Business

INC Research buys larger rival, boosts Triangle’s status

Alistair Macdonald, CEO of INC Research
Alistair Macdonald, CEO of INC Research

Pharmaceutical services company INC Research has agreed to acquire a larger rival, Boston-based inVentiv Health, in a deal valued at $4.6 billion. The all-stock deal creates an industry behemoth that aims to leverage the advantages of greater scale to boost market share.

Billed as a merger, the deal with privately owned inVentiv creates a company with more than 22,000 employees in 60 countries and bolsters the Triangle’s status as the epicenter for the global CRO, or contract research organization, industry. CROs help pharmaceutical and biotechnology companies conduct clinical trials of experimental drugs and analyze the results.

Investors gave the deal a big thumbs up. INC shares closed Wednesday at $52.80, up $9.15, or 21 percent.

INC said the deal would boost earnings per share by the mid- to high single digits next year and by more than 20 percent in 2019.

“Scale is always a play,” INC CEO Alistair Macdonald said in an interview. “It’s always something that our customers are looking for. ... This creates a very strong global platform.”

In addition, he said, inVentiv offers a wide range of commercial services that INC lacks. They include providing sales forces to promote drugs as well as marketing and advertising.

InVentiv CEO Michael Bell said that combining “represents a way for us to cover some strategic holes that we’ve had,” especially working with small and mid-sized companies “where historically we are very, very under-penetrated.”

In 2016 the two companies combined generated $3.2 billion in net revenue, with INC contributing $1.03 billion of that total. InVentiv has about 15,000 employees, including 400 in North Carolina and about 300 in Research Triangle Park, and INC has nearly 6,900 employees, including about 1,500 statewide and more than 1,000 in Raleigh.

INC recently broke ground on a new corporate headquarters in Morrisville, where it has said it expects to add 550 jobs over the next five years. The combined company will be based in the Triangle.

The combined company will rank among the top three CROs based on revenue. QuintilesIMS, which has dual headquarters in Durham and Connecticut, is No. 1.

The combined INC-inVentiv also will be the No. 2 provider of overall services to the biopharmaceutical industry and will rank first in commercial services to the industry, according to INC.

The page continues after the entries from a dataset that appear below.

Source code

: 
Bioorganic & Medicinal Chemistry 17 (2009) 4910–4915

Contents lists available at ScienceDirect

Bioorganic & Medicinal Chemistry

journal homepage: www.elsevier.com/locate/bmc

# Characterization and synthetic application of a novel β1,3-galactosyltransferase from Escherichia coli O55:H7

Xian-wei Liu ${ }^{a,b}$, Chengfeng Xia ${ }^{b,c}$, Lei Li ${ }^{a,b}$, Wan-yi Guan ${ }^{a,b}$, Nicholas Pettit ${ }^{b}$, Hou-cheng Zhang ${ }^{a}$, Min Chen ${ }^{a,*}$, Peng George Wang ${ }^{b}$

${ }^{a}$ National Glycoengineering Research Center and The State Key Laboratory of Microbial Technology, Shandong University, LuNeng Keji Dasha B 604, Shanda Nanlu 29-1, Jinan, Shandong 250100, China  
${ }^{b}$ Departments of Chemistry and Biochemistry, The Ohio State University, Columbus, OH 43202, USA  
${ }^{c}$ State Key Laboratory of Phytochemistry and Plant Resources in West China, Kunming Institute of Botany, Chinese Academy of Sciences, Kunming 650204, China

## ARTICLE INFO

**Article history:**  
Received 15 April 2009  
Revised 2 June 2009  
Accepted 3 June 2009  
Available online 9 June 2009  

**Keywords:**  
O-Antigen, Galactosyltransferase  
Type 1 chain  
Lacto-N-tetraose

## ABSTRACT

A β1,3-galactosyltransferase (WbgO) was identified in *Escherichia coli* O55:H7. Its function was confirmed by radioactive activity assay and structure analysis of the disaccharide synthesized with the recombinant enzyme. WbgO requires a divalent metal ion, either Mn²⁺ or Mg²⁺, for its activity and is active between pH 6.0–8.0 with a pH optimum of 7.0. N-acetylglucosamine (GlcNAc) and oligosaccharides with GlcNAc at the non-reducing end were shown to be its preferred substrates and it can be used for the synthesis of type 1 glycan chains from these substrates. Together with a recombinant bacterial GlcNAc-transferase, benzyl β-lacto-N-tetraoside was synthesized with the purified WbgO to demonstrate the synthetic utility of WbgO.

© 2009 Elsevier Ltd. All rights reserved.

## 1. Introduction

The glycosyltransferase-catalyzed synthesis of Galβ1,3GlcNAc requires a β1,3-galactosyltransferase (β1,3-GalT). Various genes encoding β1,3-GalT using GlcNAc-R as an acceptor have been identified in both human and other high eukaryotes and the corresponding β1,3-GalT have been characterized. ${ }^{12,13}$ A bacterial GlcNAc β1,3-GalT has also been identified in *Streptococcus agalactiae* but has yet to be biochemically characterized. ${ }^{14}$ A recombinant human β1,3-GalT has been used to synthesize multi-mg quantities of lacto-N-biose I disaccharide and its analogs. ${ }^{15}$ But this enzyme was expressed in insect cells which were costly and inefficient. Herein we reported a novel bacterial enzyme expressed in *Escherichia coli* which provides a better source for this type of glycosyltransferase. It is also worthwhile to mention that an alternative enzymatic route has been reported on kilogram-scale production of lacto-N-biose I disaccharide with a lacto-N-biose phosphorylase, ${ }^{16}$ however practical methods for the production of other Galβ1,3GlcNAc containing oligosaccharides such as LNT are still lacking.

“It’s a flip of a coin on a daily basis whether we would be No. 2 or No. 3” among CROs, Macdonald said. “So we just say top three.”

The company it is neck-and-neck with for the No. 2 spot is PPD, which is based in Wilmington and has a major presence in the Triangle.

INC is the No. 7 CRO and inVentiv is ranked sixth.

Macdonald will continue to lead the combined company as CEO after the deal closes, which is expected to happen in the second half of this year.

INC’s chief financial officer, Greg Rush, will retain his position as well. Michael Bell, the CEO of inVentiv, will become the executive chairman.

The combined company will have a 10-person board of directors, with five directors designated by INC and five designated by inVentiv.

The combined company expects to achieve $100 million in annual savings within three years. Rush said achieving those savings will inevitably lead to some job cuts, although the company isn’t specifying how many.

“Obviously, when you combine companies, there are going to be positions that” overlap, Rush said. “You don’t need two CEOs.”

Rush said there are “zero plans” to close down any sites but there will be some consolidation. For example, inVentiv employees may end up moving to the new RTP headquarters.

The deal calls for INC to issue 50 million shares of stock to inVentiv’s owners, which include private equity firms Advent International and Thomas H. Lee Partners, plus the assumption of $4.2 billion in debt. INC shareholders will own 53 percent of the combined company, with inVentive shareholders owning the remaining 47 percent.

“We think the deal is positive, but with certain risks,” Wells Fargo Securities analyst Tim Evans wrote in a research note. “On the positive side, INC has a history of successful deal execution and the combined company will be in a much-improved competitive position ...”

“The risks,” he added, “are that large deals in the space have a history of being culturally messy, with potential revenue dis-synergies.”